§ **Work to complete**: Recast every line of text in the listing below as a Markdown table with two columns, Row and Line, numbering the rows in order and skipping blank lines. Leave the pictures out of your answer.

+++ Provided data

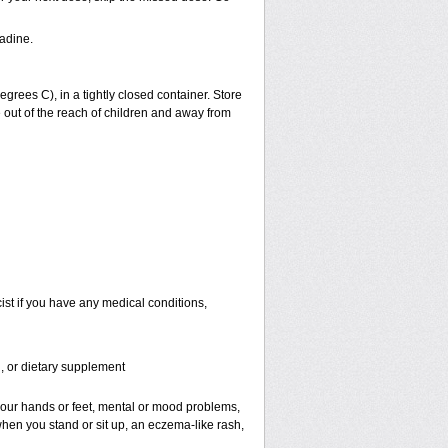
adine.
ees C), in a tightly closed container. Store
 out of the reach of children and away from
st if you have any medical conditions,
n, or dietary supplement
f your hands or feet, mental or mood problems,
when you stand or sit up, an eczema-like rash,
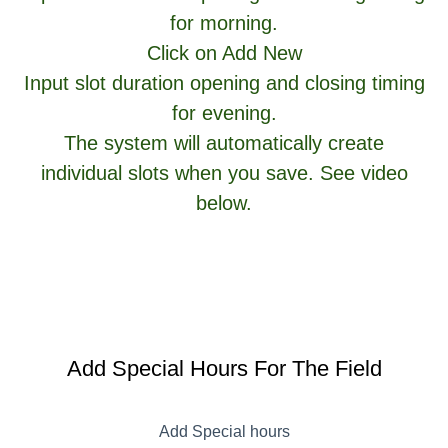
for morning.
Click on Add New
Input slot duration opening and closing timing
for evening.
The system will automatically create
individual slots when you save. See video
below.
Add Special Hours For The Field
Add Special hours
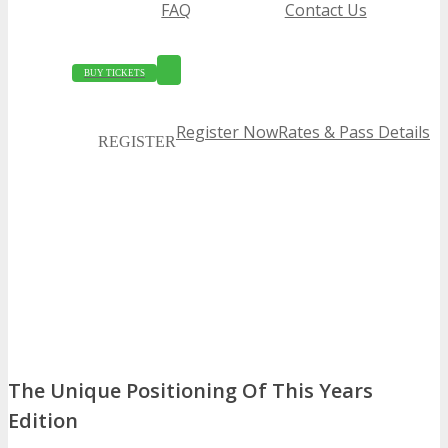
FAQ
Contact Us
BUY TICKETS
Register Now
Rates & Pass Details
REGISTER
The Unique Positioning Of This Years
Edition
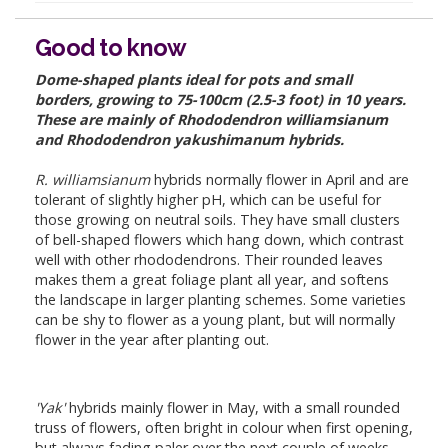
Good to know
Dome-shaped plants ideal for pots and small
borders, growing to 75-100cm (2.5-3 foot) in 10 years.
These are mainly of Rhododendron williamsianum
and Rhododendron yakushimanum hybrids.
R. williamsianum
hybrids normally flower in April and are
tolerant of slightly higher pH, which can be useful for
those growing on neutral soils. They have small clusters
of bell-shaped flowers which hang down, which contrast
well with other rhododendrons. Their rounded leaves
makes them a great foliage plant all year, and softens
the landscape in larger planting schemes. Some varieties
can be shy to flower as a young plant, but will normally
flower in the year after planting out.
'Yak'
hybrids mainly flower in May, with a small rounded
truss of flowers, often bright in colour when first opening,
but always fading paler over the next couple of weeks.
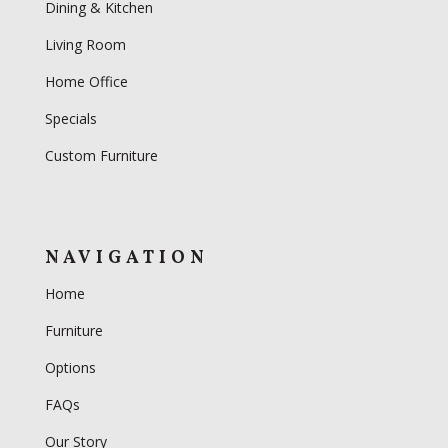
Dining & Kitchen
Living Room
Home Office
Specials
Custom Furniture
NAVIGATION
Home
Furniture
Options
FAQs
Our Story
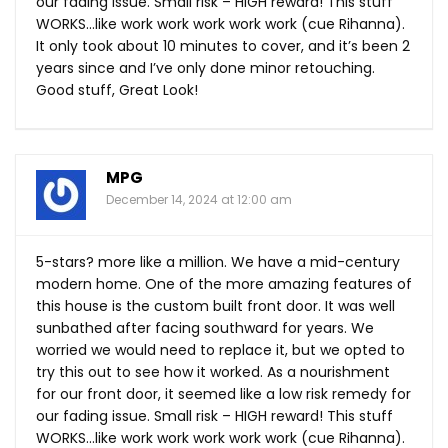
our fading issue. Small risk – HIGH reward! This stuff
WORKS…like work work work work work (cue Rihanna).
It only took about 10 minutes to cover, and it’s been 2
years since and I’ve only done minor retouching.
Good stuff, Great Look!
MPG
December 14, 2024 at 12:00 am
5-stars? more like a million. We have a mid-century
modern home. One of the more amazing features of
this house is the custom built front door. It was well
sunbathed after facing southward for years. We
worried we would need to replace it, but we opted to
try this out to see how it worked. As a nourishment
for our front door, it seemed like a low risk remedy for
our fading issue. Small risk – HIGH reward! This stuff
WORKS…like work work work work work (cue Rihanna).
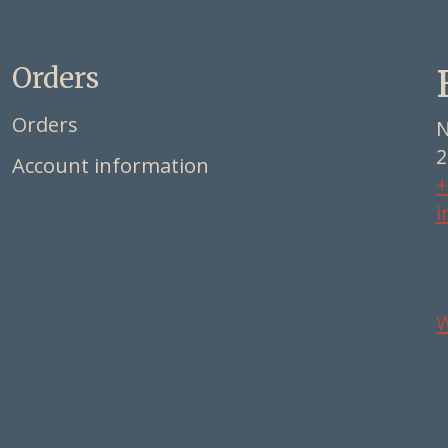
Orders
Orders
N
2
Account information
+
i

++++++

§ **Exercise output**:
| Row | Line |
|---|---|
| 1 | adine. |
| 2 | ees C), in a tightly closed container. Store |
| 3 |  out of the reach of children and away from |
| 4 | st if you have any medical conditions, |
| 5 | n, or dietary supplement |
| 6 | f your hands or feet, mental or mood problems, |
| 7 | when you stand or sit up, an eczema-like rash, |
| 8 | for morning. |
| 9 | Click on Add New |
| 10 | Input slot duration opening and closing timing |
| 11 | for evening. |
| 12 | The system will automatically create |
| 13 | individual slots when you save. See video |
| 14 | below. |
| 15 | Add Special Hours For The Field |
| 16 | Add Special hours |
| 17 | FAQ |
| 18 | Contact Us |
| 19 | BUY TICKETS |
| 20 | Register Now |
| 21 | Rates & Pass Details |
| 22 | REGISTER |
| 23 | The Unique Positioning Of This Years |
| 24 | Edition |
| 25 | Good to know |
| 26 | Dome-shaped plants ideal for pots and small |
| 27 | borders, growing to 75-100cm (2.5-3 foot) in 10 years. |
| 28 | These are mainly of Rhododendron williamsianum |
| 29 | and Rhododendron yakushimanum hybrids. |
| 30 | R. williamsianum |
| 31 | hybrids normally flower in April and are |
| 32 | tolerant of slightly higher pH, which can be useful for |
| 33 | those growing on neutral soils. They have small clusters |
| 34 | of bell-shaped flowers which hang down, which contrast |
| 35 | well with other rhododendrons. Their rounded leaves |
| 36 | makes them a great foliage plant all year, and softens |
| 37 | the landscape in larger planting schemes. Some varieties |
| 38 | can be shy to flower as a young plant, but will normally |
| 39 | flower in the year after planting out. |
| 40 | 'Yak' |
| 41 | hybrids mainly flower in May, with a small rounded |
| 42 | truss of flowers, often bright in colour when first opening, |
| 43 | but always fading paler over the next couple of weeks. |
| 44 | Dining & Kitchen |
| 45 | Living Room |
| 46 | Home Office |
| 47 | Specials |
| 48 | Custom Furniture |
| 49 | NAVIGATION |
| 50 | Home |
| 51 | Furniture |
| 52 | Options |
| 53 | FAQs |
| 54 | Our Story |
| 55 | our fading issue. Small risk – HIGH reward! This stuff |
| 56 | WORKS…like work work work work work (cue Rihanna). |
| 57 | It only took about 10 minutes to cover, and it’s been 2 |
| 58 | years since and I’ve only done minor retouching. |
| 59 | Good stuff, Great Look! |
| 60 | MPG |
| 61 | December 14, 2024 at 12:00 am |
| 62 | 5-stars? more like a million. We have a mid-century |
| 63 | modern home. One of the more amazing features of |
| 64 | this house is the custom built front door. It was well |
| 65 | sunbathed after facing southward for years. We |
| 66 | worried we would need to replace it, but we opted to |
| 67 | try this out to see how it worked. As a nourishment |
| 68 | for our front door, it seemed like a low risk remedy for |
| 69 | our fading issue. Small risk – HIGH reward! This stuff |
| 70 | WORKS…like work work work work work (cue Rihanna). |
| 71 | Orders |
| 72 | Orders |
| 73 | N |
| 74 | 2 |
| 75 | Account information |
| 76 | + |
| 77 | i |